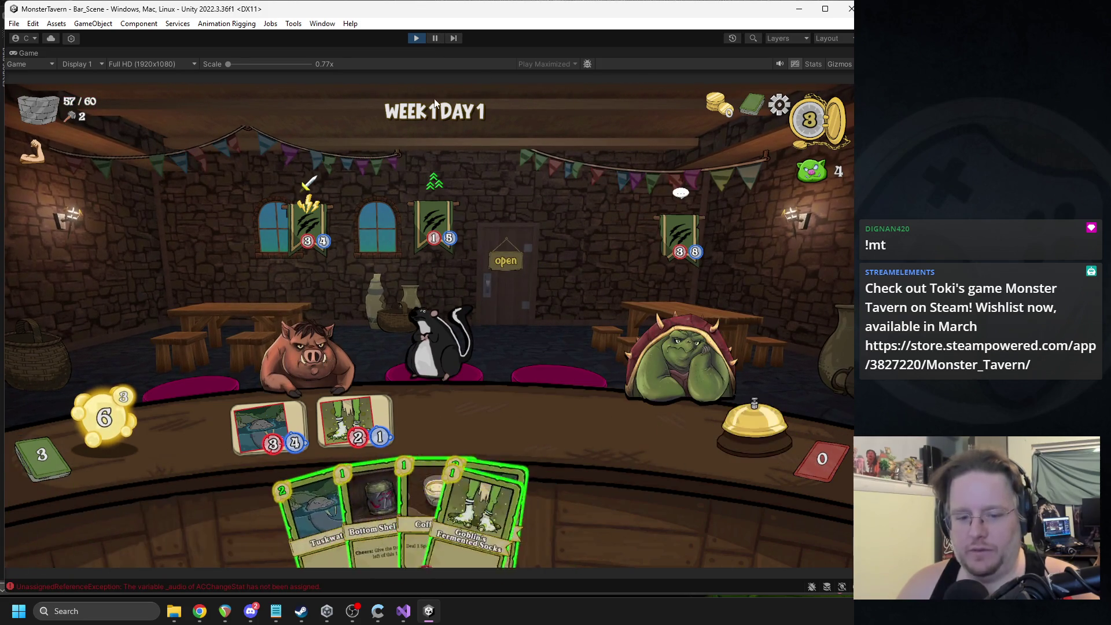
click(408, 38)
Step: In ACChangeStat.cs, replace the 'packet.target_slot != null' condition with '_audio' and save
click(556, 424)
double_click(556, 425)
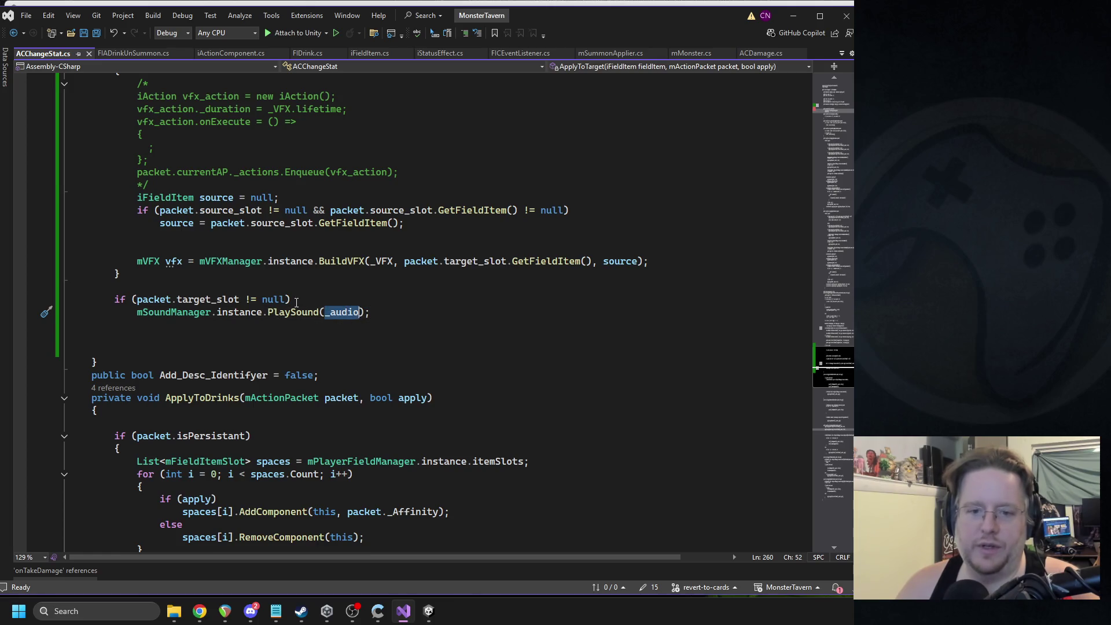
drag(285, 299, 138, 301)
text(_audio)
click(343, 287)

········

_Aim of the exercise_. Print the material above verbatim except the pictures.

_Response box_.
click(408, 38)
Step: In ACChangeStat.cs, replace the 'packet.target_slot != null' condition with '_audio' and save
click(556, 424)
double_click(556, 425)
drag(285, 299, 138, 301)
text(_audio)
click(343, 287)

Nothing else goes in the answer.